→ ÜBUNGSTEXT:
Linda de Ceuninck (ass. iur., B.Sc.) absolvierte zunächst einen Abschluss in Wirtschaftswissenschaften, bevor sie Jura studierte und erfuhr dadurch von Beginn an, wie unterschiedlich die Denk- und Problemlösungsansätze beider Welten sind. Was betriebswirtschaftlich auf der Hand liegt, wie etwa eine nüchterne Analyse von Ressourceneinsatz oder Angebotsstruktur, gerät in der anwaltlichen Praxis oft unter die Räder: Als Rechtsanwältin in einer großen Wirtschaftskanzlei erlebte sie über mehrere Jahre aus nächster Nähe, dass selbst renommierte Einheiten mit vermeidbaren strukturellen Problemen kämpfen – weil die Aufmerksamkeit der Berufsträger verständlicherweise auf der juristischen Arbeit liegt.

→ ZU ERLEDIGENDE AUFGABEN:
1) Wiederholen Sie aus dem Übungstext alles von „Linda de Ceuninck“ bis hinunter zu „juristischen Arbeit liegt.“.
2) Beantworten Sie anhand des Übungstexts:
(a) Welchen Abschluss machte Linda de Ceuninck, bevor sie Jura studierte?
(b) In was für einer Kanzlei arbeitete sie als Rechtsanwältin?
(c) Worauf liegt die Aufmerksamkeit der Berufsträger?
3) Setzen Sie den Übungstext über Linda de Ceuninck nach seinem letzten Satz fort.
Die Einträge sind eigenständiges Material und gehören nicht zum Übungstext.

→ BEREITGESTELLTES MATERIAL:
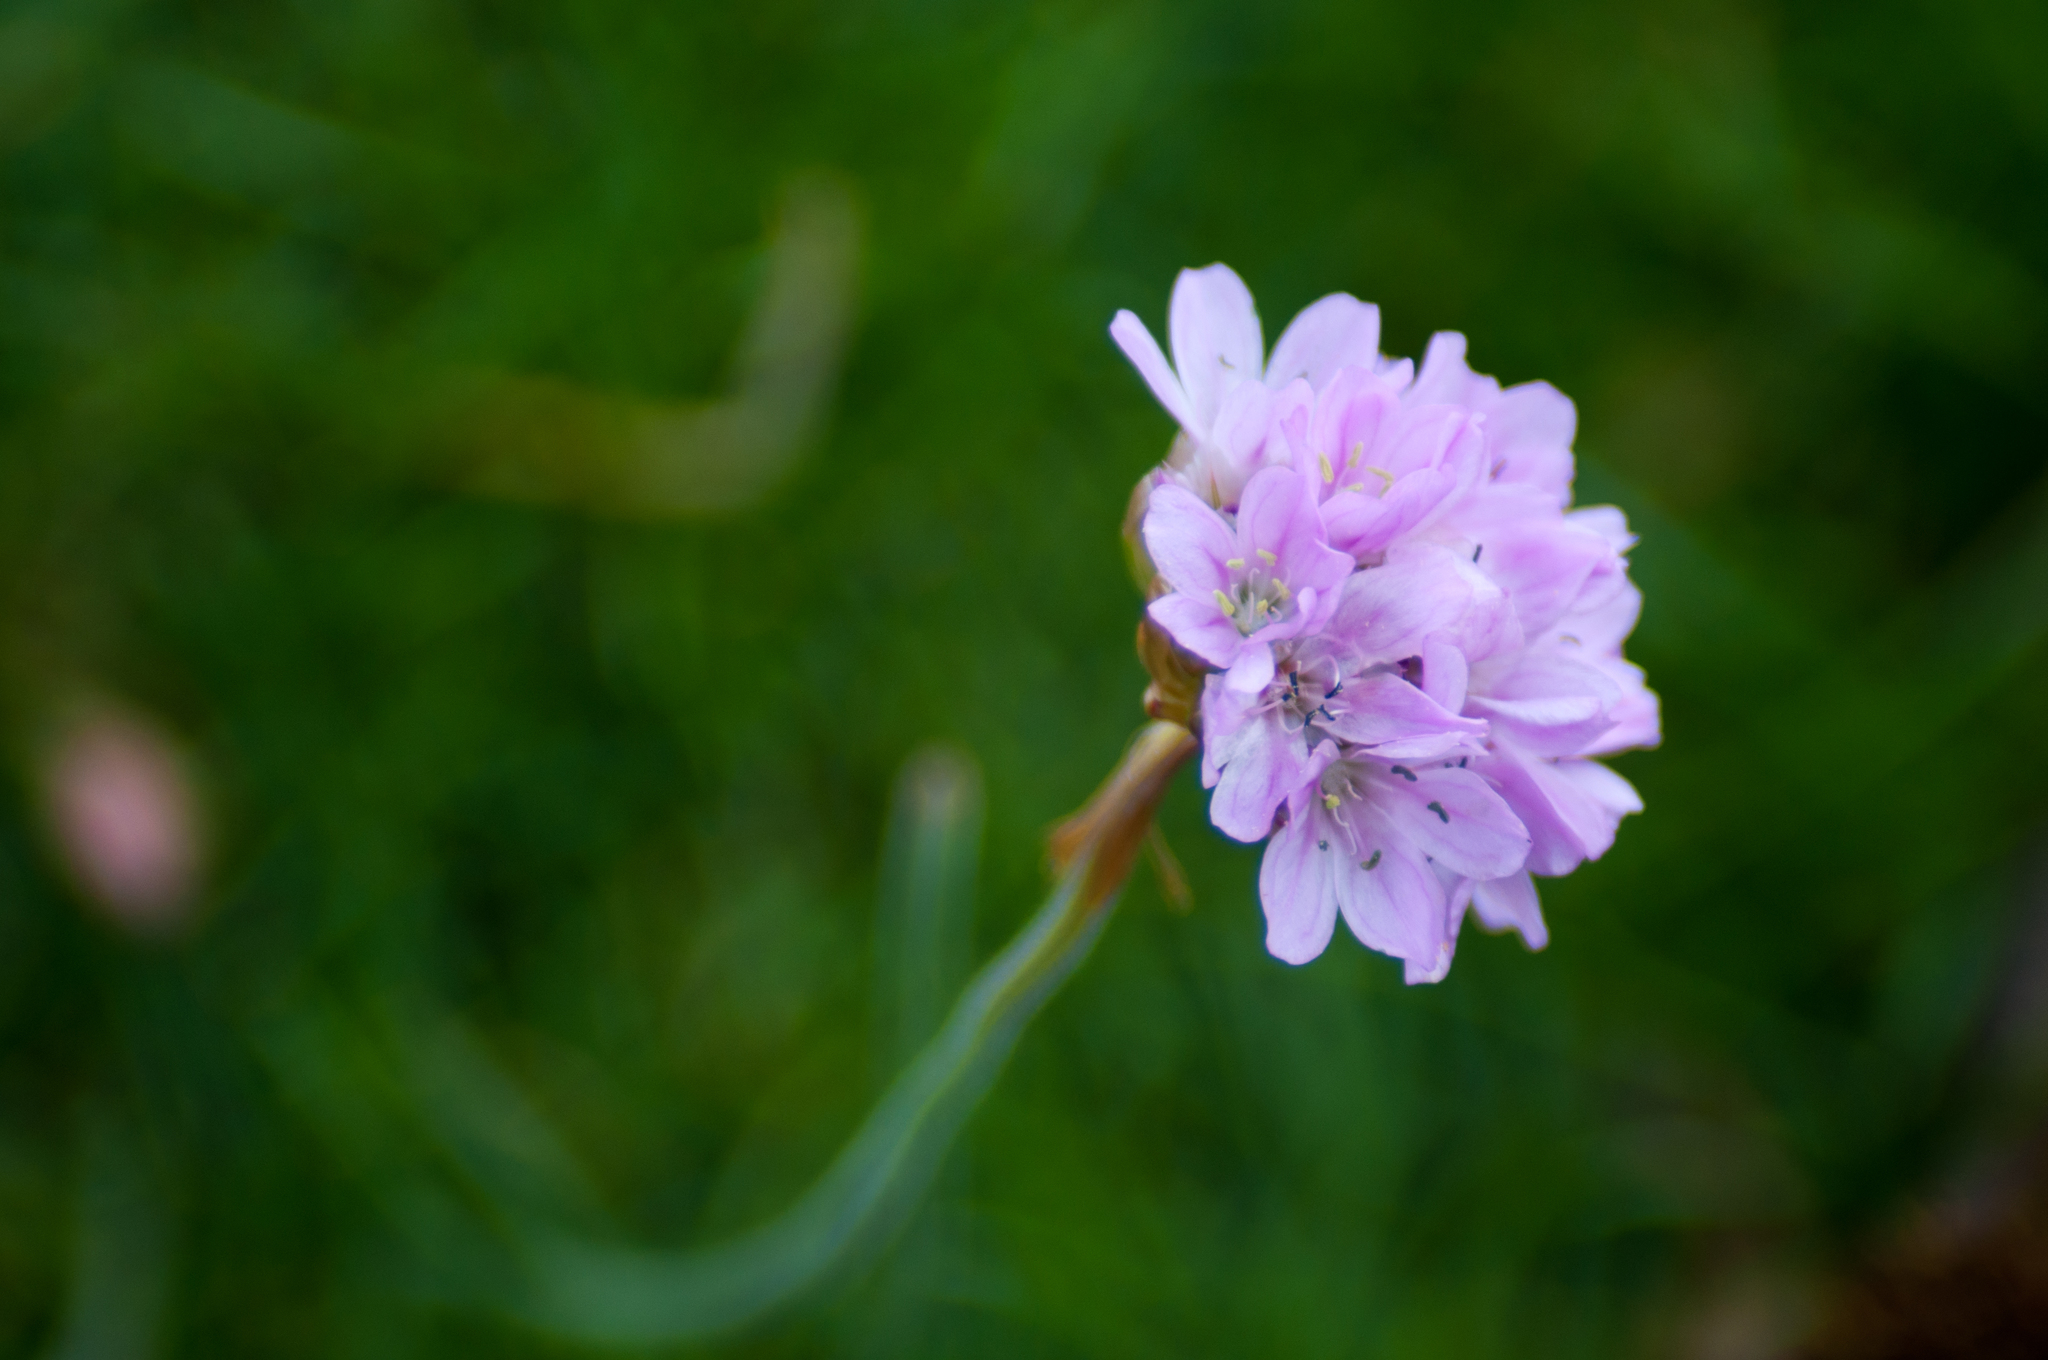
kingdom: Plantae
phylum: Tracheophyta
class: Magnoliopsida
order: Caryophyllales
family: Plumbaginaceae
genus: Armeria
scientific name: Armeria maritima
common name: Thrift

→ LÖSUNGEN:
1)
Linda de Ceuninck (ass. iur., B.Sc.) absolvierte zunächst einen Abschluss in Wirtschaftswissenschaften, bevor sie Jura studierte und erfuhr dadurch von Beginn an, wie unterschiedlich die Denk- und Problemlösungsansätze beider Welten sind. Was betriebswirtschaftlich auf der Hand liegt, wie etwa eine nüchterne Analyse von Ressourceneinsatz oder Angebotsstruktur, gerät in der anwaltlichen Praxis oft unter die Räder: Als Rechtsanwältin in einer großen Wirtschaftskanzlei erlebte sie über mehrere Jahre aus nächster Nähe, dass selbst renommierte Einheiten mit vermeidbaren strukturellen Problemen kämpfen – weil die Aufmerksamkeit der Berufsträger verständlicherweise auf der juristischen Arbeit liegt.

2)
(a) Einen Abschluss in Wirtschaftswissenschaften.
(b) In einer großen Wirtschaftskanzlei.
(c) Auf der juristischen Arbeit.

3)
Um das unternehmerische Handwerk systematisch zu vertiefen, wechselte sie in die Geschäftsleitung eines Dienstleistungsunternehmens und baute dort über mehrere Jahre digitale Akquisestrukturen und Vertrieb auf.
Heute bildet genau diese Verbindung aus ökonomischem Blick und Rechtsmarktverständnis die Grundlage der Arbeit von Kanzleikomplizen – damit sich zwei Staatsexamen und jahrelange harte Arbeit auch im digitalen Zeitalter auszahlen.